Under its new administration, the Mobile Housing Board (MHB) has begun evicting more residents who owe back rent.
MHB interim Executive Director Michael Pierce said previous directors hadn’t been enforcing leases, but that would change under his watch.
“It’s part and parcel to why we’re deemed a struggling agency,” he said. “We’re going to enforce our leases.”
Although the agency is threatening evictions, residents are being offered repayment plans, and grants are available through the U.S. Department of Housing and Urban Development (HUD) to help residents catch up, Pierce said.
“We do have clients who haven’t paid who we’ve offered repayment agreements to,” he said. “If they sign those, they’re fine, but if they choose not to, we plan to enforce the lease.”
Enforcing leases can help the agency in a number of ways. Any revenue generated will help the authority’s bottom line, and bringing in new residents can help turn apartments over, Pierce said.
“We want to move to be a standard agency and then an above-average one,” Pierce said. “This is just a piece of the puzzle. We’re doing everything we can possibly do to get off of HUD’s substandard list.”
Ultimately, he said, the moves will benefit all residents in the long run.
MHB has been struggling for years and has had issues with leadership in the past. In 2016, a scathing HUD Office of Inspector General report found a conflict of interest existed between Adline Clarke, then-president of MHB’s nonprofit arm, and a contractor hired to do work for the board. The contractor was Clarke’s half-brother, and the conflict led to HMB having to pay back $1.2 million to HUD. Also at issue in the report was the close relationship between the nonprofit and the board.
MHB Commissioners started to implement changes to the structure of its nonprofit by moving positions within it to the merit-system jobs under the board. However, more problems persisted.
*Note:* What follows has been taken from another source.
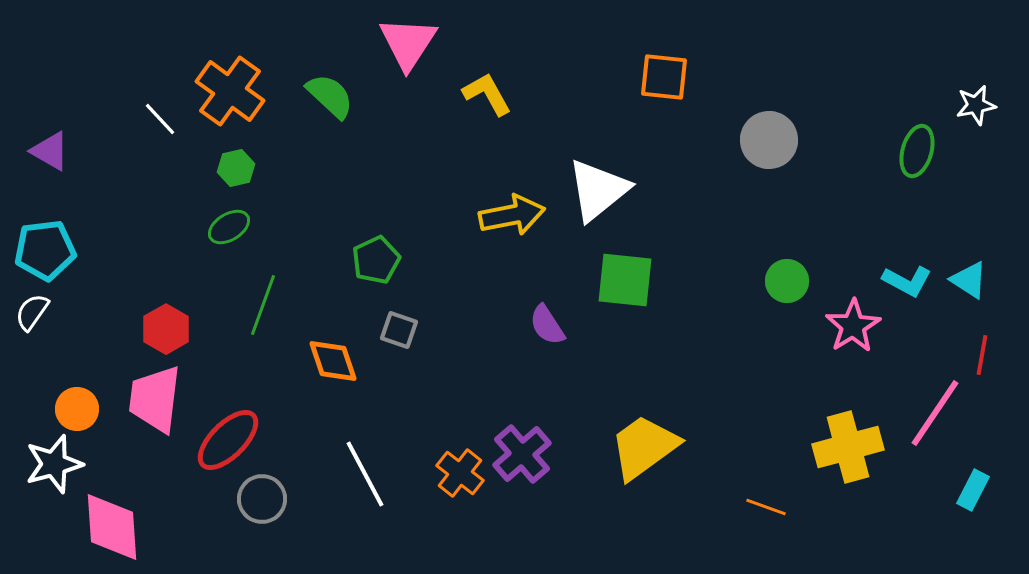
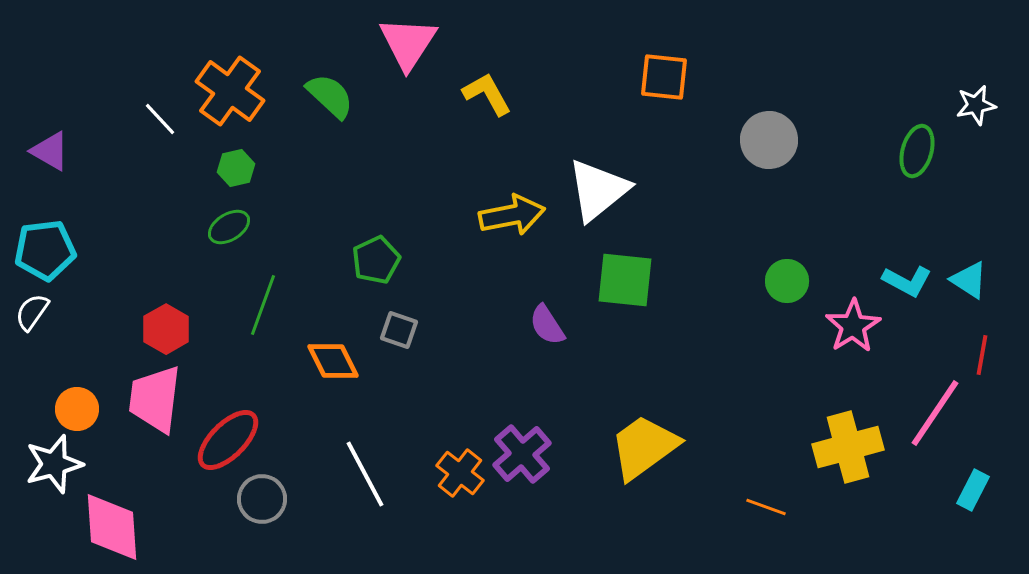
orange diamond at (333, 361): rotated 8 degrees counterclockwise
Following Dwayne Vaughn’s departure as executive director, the board suffered a number of hiccups, including an email phishing scam by hackers that cost the authority $485,000. Chief Financial Officer Lori Shackleford retired and then-Executive Director Akinola Popoola was fired soon after, while the board cited the email attack as one of the reasons.
After Popoola’s tenure, Pierce was hired on an interim basis following a board shakeup, which saw two departures in a matter of months.
The recent increase in eviction notices has troubled residents in both R.V. Taylor Plaza and Thomas James Place housing communities. Despite concerns, Pierce said there are no current plans to sell any of the property in the area near the Brookley Aeroplex.
Although Pierce said a Choice Neighborhoods grant from HUD is no longer available for the area, he said there are plans to redevelop Thomas James Place, and active efforts to move residents out of the community and into R.V. Taylor.
Tonya Fraizer, a resident of Thomas James Place since 2001 said she knows the housing in the complex is unsafe. In addition, she has complained to the city “until I’m blue in the face” over infrastructure improvements and the repaving of streets.
Pierce acknowledges that complaints from residents, like Fraizer, are “legitimate.” He said there are many units at Thomas James that are in disrepair.
“We’re currently relocating residents out of isolated areas and out of apartments in disrepair,” he said.